Research topics still seem to be driven by both family enterprises and family business professionals, necessary because they are the main sponsors of research projects. On the other hand, the strong link with family businesses is helpful in making the relationship between theory and practice mutually beneficial. Obviously scholars should avoid focusing on short-term needs and commit themselves to identifying long-term research goals and strategies.
3. Methodological Issues
Practitioners, as it was stated before, have played a predominant role in the formation of family business as a discipline. At least until the early 1980s, as a consequence, research methodologies were not emphasized. Even those scholars who have been in the field from the very beginning were much more concerned in defining boundaries and topics rather than in carrying out methodologically acceptable research projects. In the first issue of the Family Business Re iew, in 1988, only 14 percent of articles were research based. Notably, 64 percent of the articles published in the 10th issue of the same review reported qualitative or quantitative research findings (Dyer and Sanchez 1998).
In any case, family business research still has to cope with at least three specific problems. The first and most important one is that family business, as should be evident, requires that contributions be provided by professionals from different disciplines, particularly social sciences such as sociology, psychology, and business management. On one hand, it is not easy that a single person dominates both; at the same time, interdisciplinary collaboration is not well developed, probably because of the high costs of joint research due to the very different starting points in terms of knowledge, languages, and methodologies.

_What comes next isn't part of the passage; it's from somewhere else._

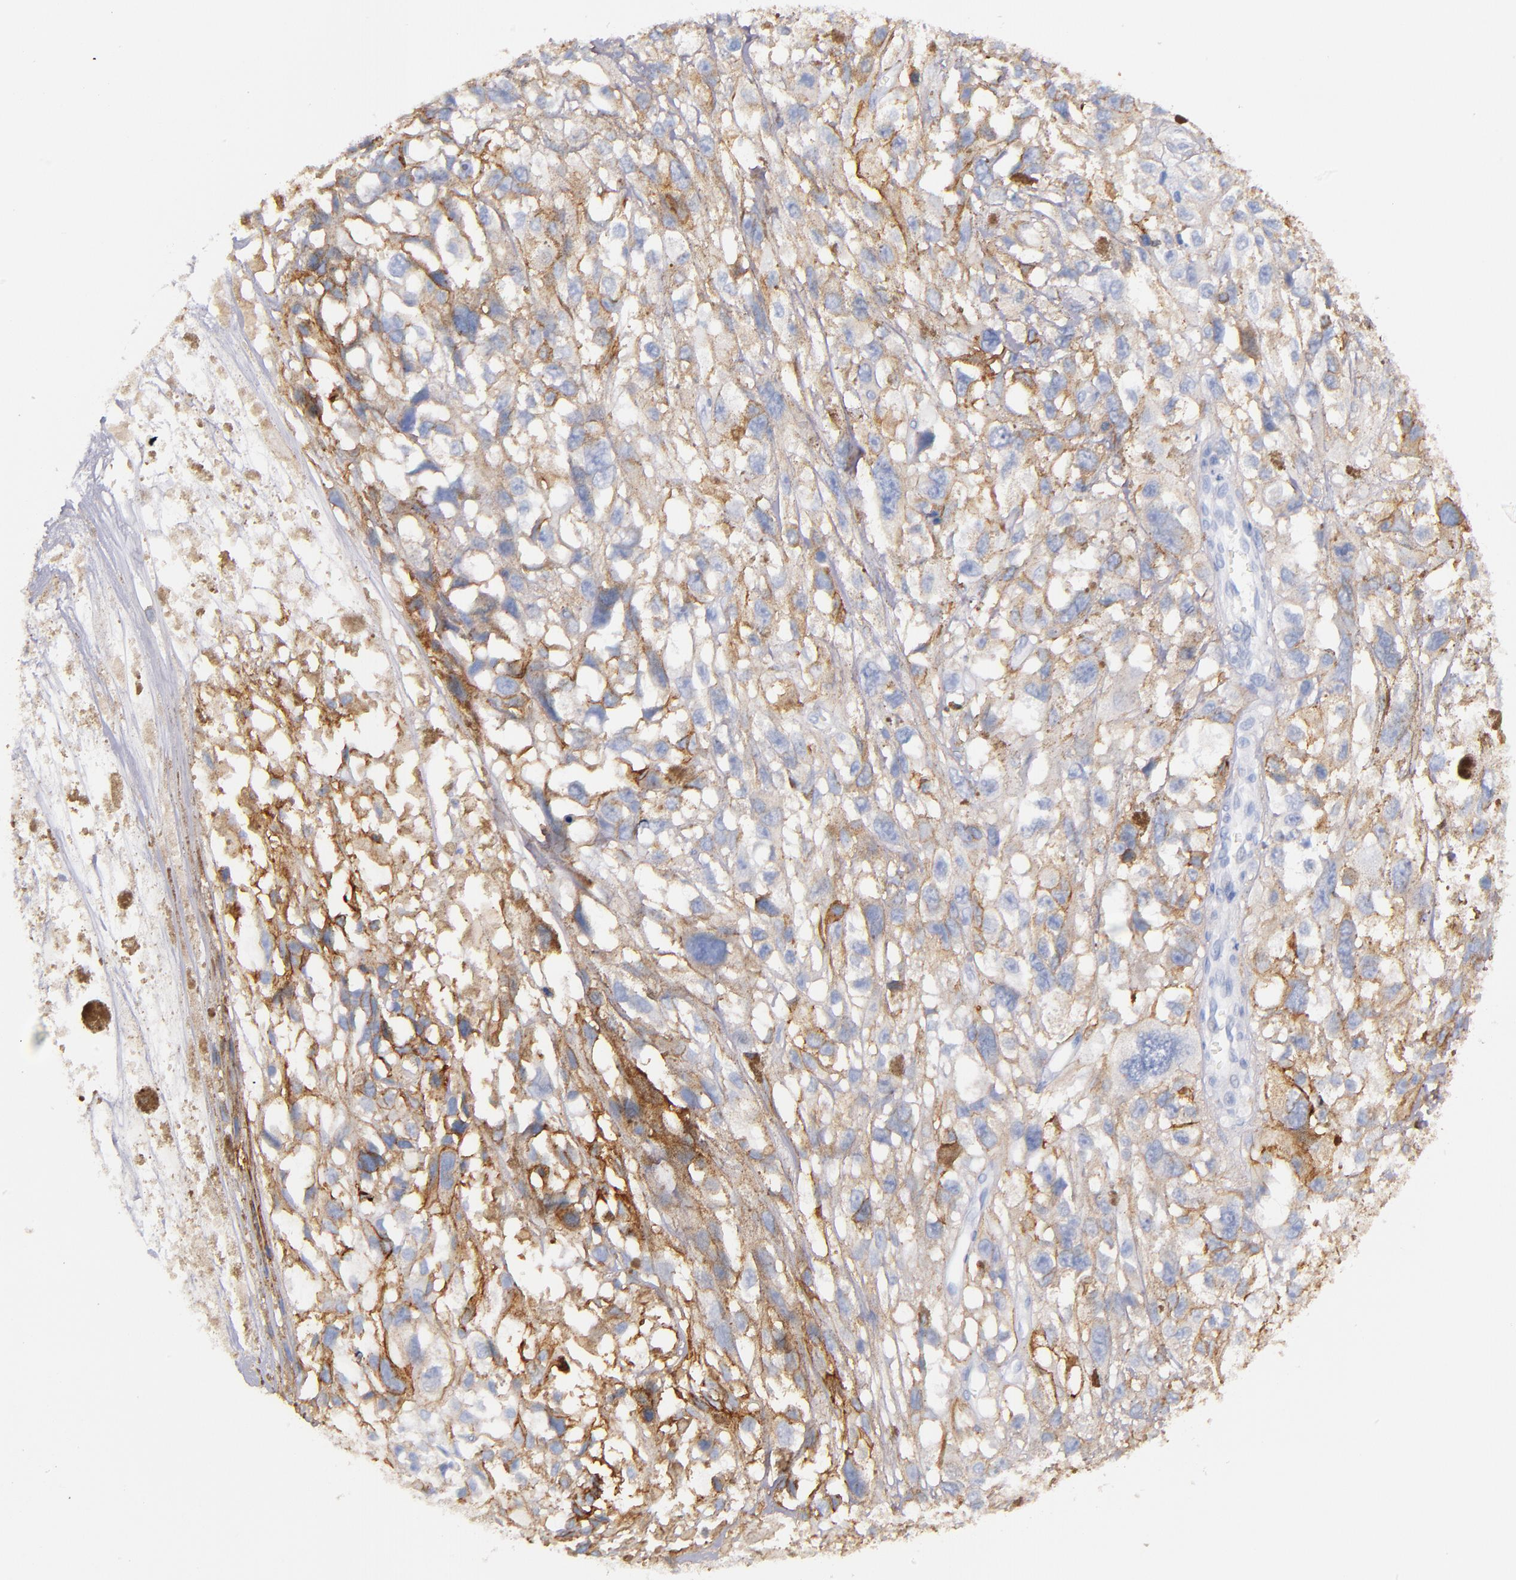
{"staining": {"intensity": "moderate", "quantity": ">75%", "location": "cytoplasmic/membranous"}, "tissue": "melanoma", "cell_type": "Tumor cells", "image_type": "cancer", "snomed": [{"axis": "morphology", "description": "Malignant melanoma, Metastatic site"}, {"axis": "topography", "description": "Lymph node"}], "caption": "Melanoma stained with a protein marker displays moderate staining in tumor cells.", "gene": "KIT", "patient": {"sex": "male", "age": 59}}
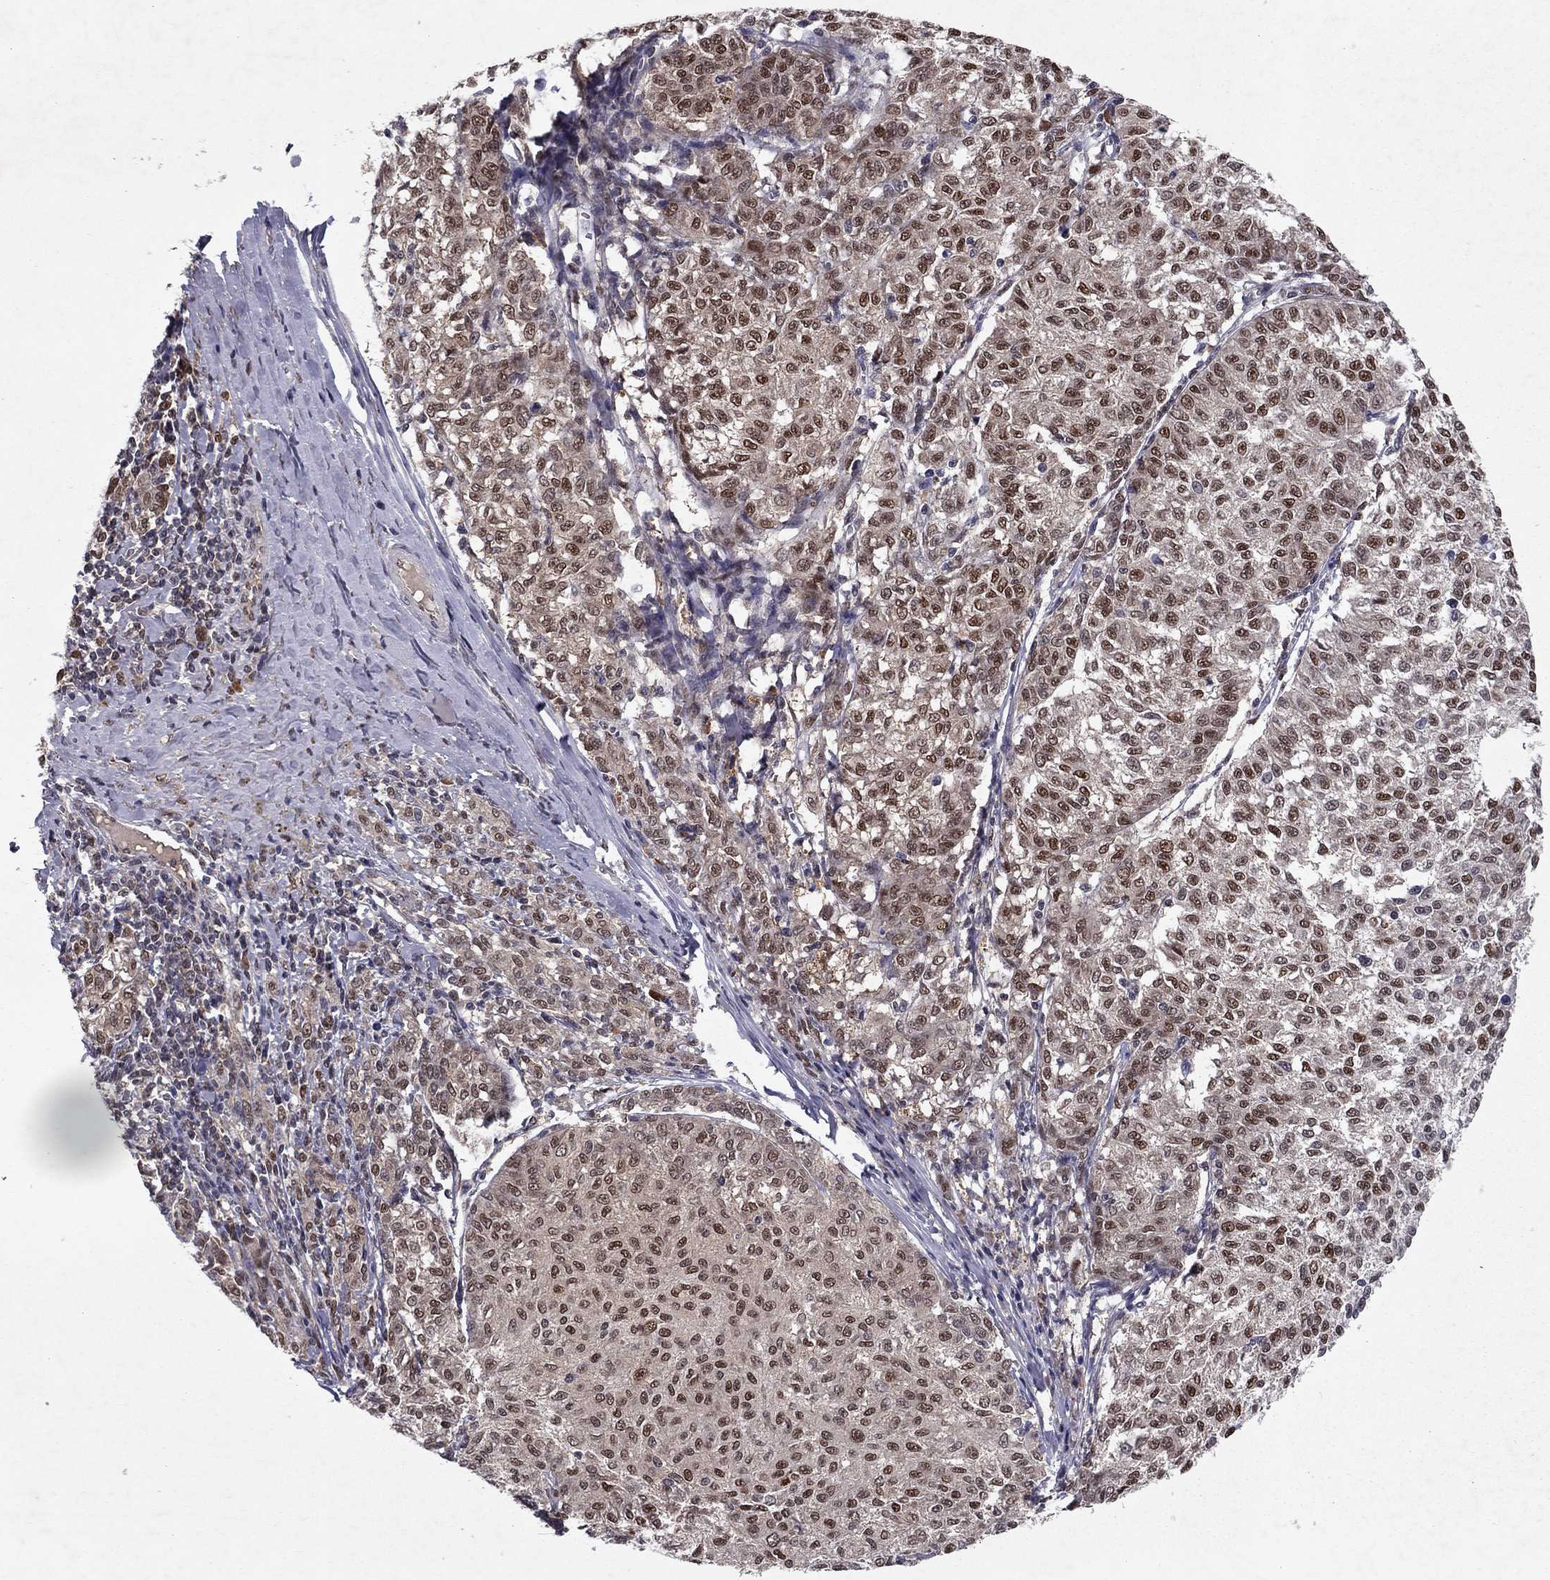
{"staining": {"intensity": "strong", "quantity": "25%-75%", "location": "nuclear"}, "tissue": "melanoma", "cell_type": "Tumor cells", "image_type": "cancer", "snomed": [{"axis": "morphology", "description": "Malignant melanoma, NOS"}, {"axis": "topography", "description": "Skin"}], "caption": "Malignant melanoma stained with a brown dye reveals strong nuclear positive positivity in approximately 25%-75% of tumor cells.", "gene": "CRTC1", "patient": {"sex": "female", "age": 72}}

On the other hand, since in many fields radical advances come from collaboration between authors in different disciplines and professions, such collaboration should be strongly encouraged.
The second problem concerns information availability. Entrepreneurs and their families are known to be very reserved and protective of their privacy. Moreover, most family businesses do not have to disclose much information about their structure or about their performances. Researchers are trying to overcome this problem by collaborating with institutions such as banks that can provide family business databases or by designing research projects based on primary sources and making use of interviews, questionnaires, and longitudinal case studies.
The third relevant problem regards the specific need of this field to encourage collaboration between scholars and practitioners. Increasing interest in family business among younger Ph.D.’s is definitely improving the quality of research. Some difficulties could arise as young scholars often focus their attention on topics that are not considered particularly relevant by family businesses, which may hinder communication between academics and other stake-holders. In other fields such as entrepreneurship, such incommunicability has led to very disappointing results (Brockhaus 1994).
Finally, given the interdisciplinary nature of the family business field, relevant developments might result from the application of theoretical frameworks and analytical tools developed in other knowledge areas such as the system dynamics approach (which might be useful in explaining the dynamics of the family-business system) or the resource-based view (which might lead to a better understanding of the relationships between the business and the family’s resources and the firm’s performances).